Alberta past 6th COVID-19 wave, health minister says

Public health indicators suggest Alberta has passed the sixth wave of COVID-19, spurred mainly by the Omicron BA.2 subvariant, Health Minister Jason Copping said Thursday.

2 more monkeypox cases identified in Alberta; total cases up to 4

Health Minister Jason Copping and Dr. Deena Hinshaw, the province's chief medical officer of health, held a news conference Thursday, providing an update about Alberta's COVID-19 and monkeypox situations. (Chris Schwarz/Government of Alberta, Jason Franson/The Canadian Press)

Public health indicators suggest Alberta has passed the sixth wave of COVID-19, spurred mainly by the Omicron BA.2 subvariant, Health Minister Jason Copping said Thursday.

Hospital and intensive care unit admissions have been declining for weeks. New case counts and the seven-day PCR test-positivity rate have also been dropping.

"We are past this wave and in a period of declining transmission," Copping said during a COVID-19 update Thursday.

"Barring the arrival of any new variant or subvariant that behaves differently, we expect to see low transmission rates through the summer, especially as more activities move outside."

Public health officials identified 42 more COVID-19 deaths during the latest reporting period, May 31 to June 6.

Alberta's total COVID-19 death toll only increased to 4,567, however, because 33 previously reported deaths were deemed to be non-COVID-related.

As of Monday, 816 Albertans were in hospital due to COVID-19, including 24 in ICU.

Data shows the number of people in hospital with COVID is at the lowest level since Jan. 10; the number of  ICU patients is the lowest since Aug. 7, 2021.

The seven-day PCR test-positivity rate dropped to 15.14 per cent, the lowest since December.

More virus is expected to be circulating in the community, as few Albertans are eligible for a PCR test and the data does not include positive rapid test results.

Alberta chief medical officer of health Dr. Deena Hinshaw, who joined Thursday's news conference virtually, echoed Copping, noting the decreasing indicators and that summertime is near.

Hinshaw cautioned Albertans, however, to continue to be aware of the potential threat of COVID-19.

"Learning to live with COVID does not mean forgetting about it. COVID-19 is still present in our communities and can pose a risk to us, our loved ones, and our healthcare system if we let it," she said.

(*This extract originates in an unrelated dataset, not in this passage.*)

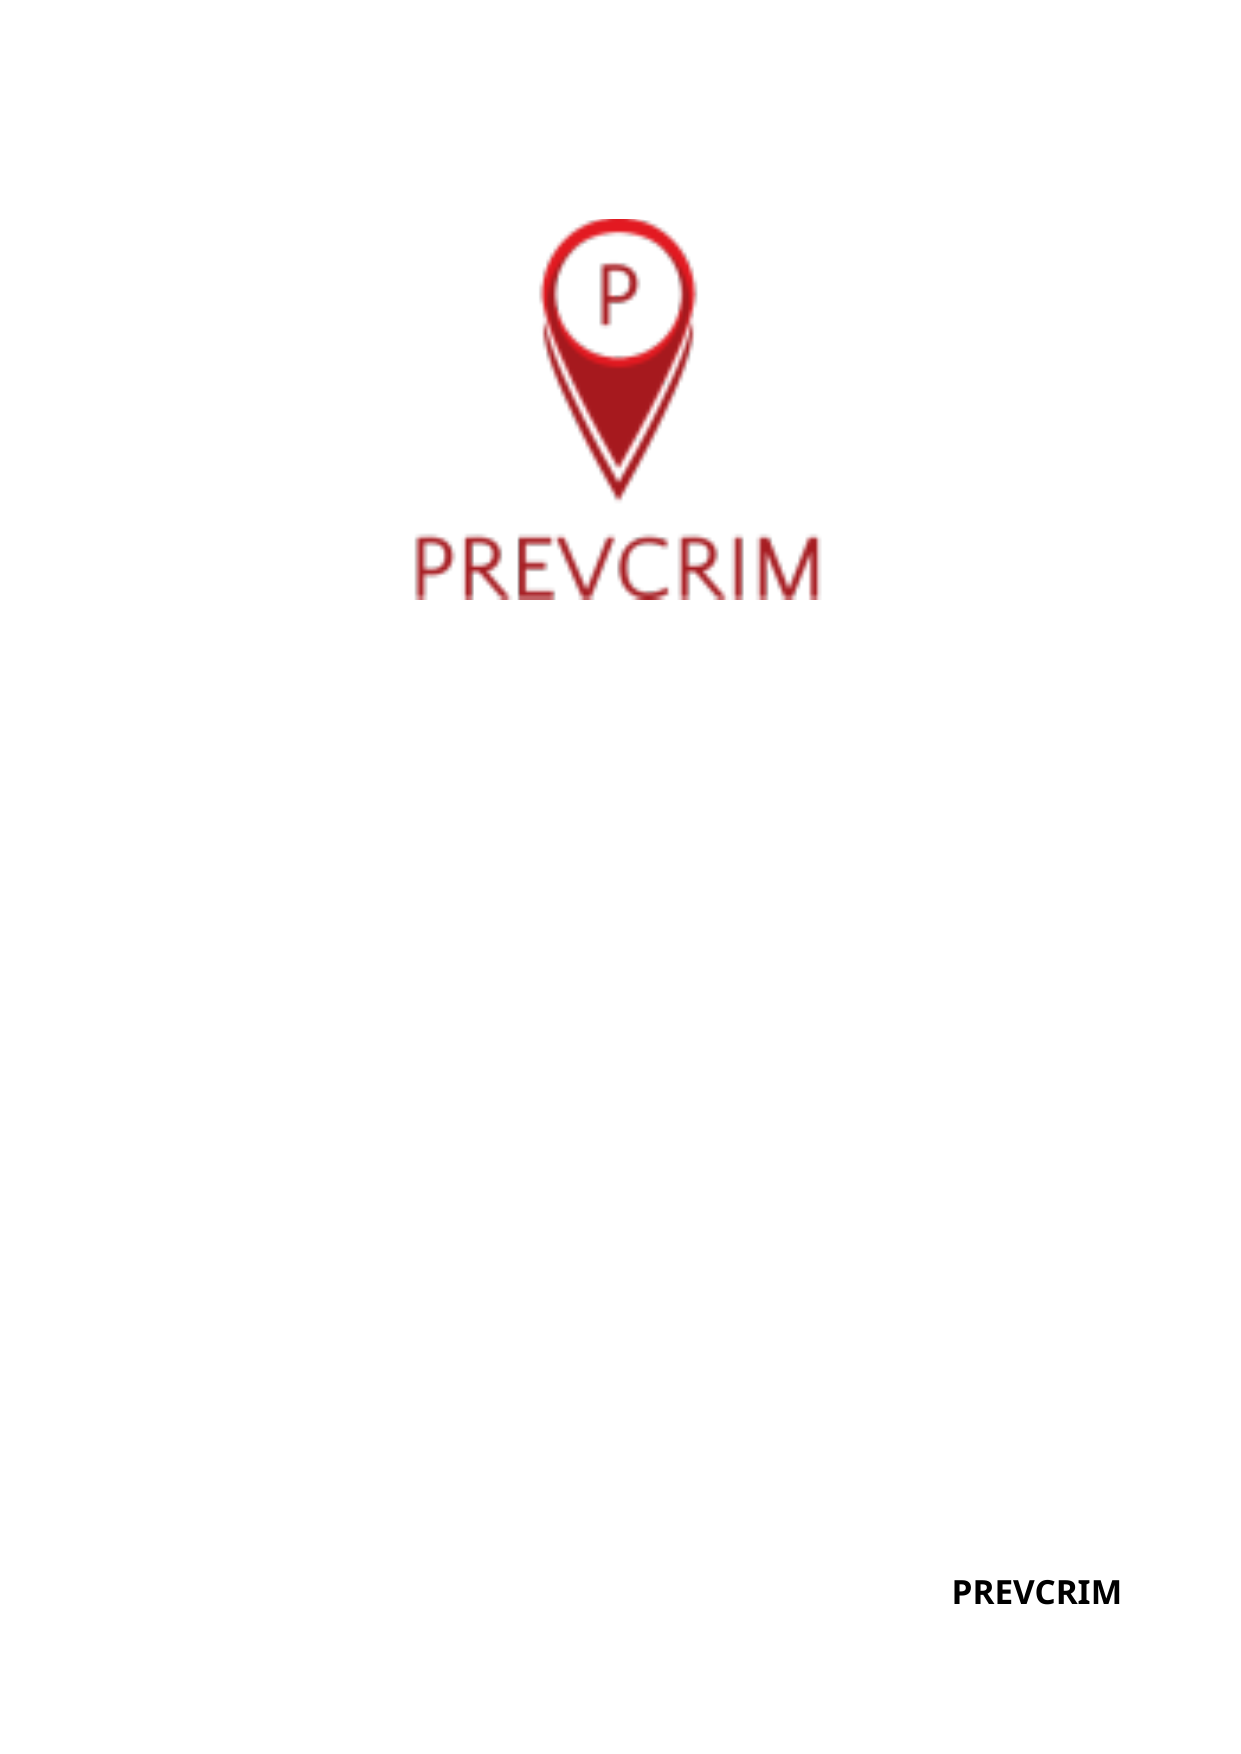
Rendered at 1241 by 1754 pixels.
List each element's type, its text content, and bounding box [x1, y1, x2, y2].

text PREVCRIM [118, 1568, 1122, 1614]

"We only need to look at our data to see that there are still cases across the province — and while fewer by the day, there are many Albertans who are seriously ill."

Hinshaw urged Albertans to get vaccinated against COVID-19 and to stay home if they develop symptoms.

2 more monkeypox cases identified: Hinshaw

Officials have confirmed two more cases of monkeypox, pushing the province's total case count to four, Hinshaw said.

Each person who contracted the virus is an adult and they are all self-isolating, she said, adding that the overall risk of getting infected is still low in Alberta.

According to Health Canada, monkeypox is a viral disease that enters the body through the eyes, nose and mouth, as well as skin-to-skin contact.

Symptoms include fever; chills; swollen lymph nodes; headache; muscle, joint and back pain; exhaustion; sores; or rash.

On May 25, the World Health Organization (WHO) issued public health advice to gay, bisexual and other men who have sex with men, encouraging them to watch for those symptoms.

Alberta Health has reached out to various community organizations about the risk of monkeypox, Hinshaw said. Based on their feedback, the province has provided them with information to send for outreach to their members.

"I want to underscore the importance of not shaming or stigmatizing any one group, and, at the same time, providing accurate information so people can make informed choices about their health," Hinshaw said.

"This specific outreach does not mean this virus can only impact one community. We are working with these organizations and sharing this current risk factor information to ensure people have accurate, timely data about the outbreak."

As of 1 p.m. MT, there were 110 cases across Canada, most of which were located in Quebec, according to the Public Health Agency of Canada's website.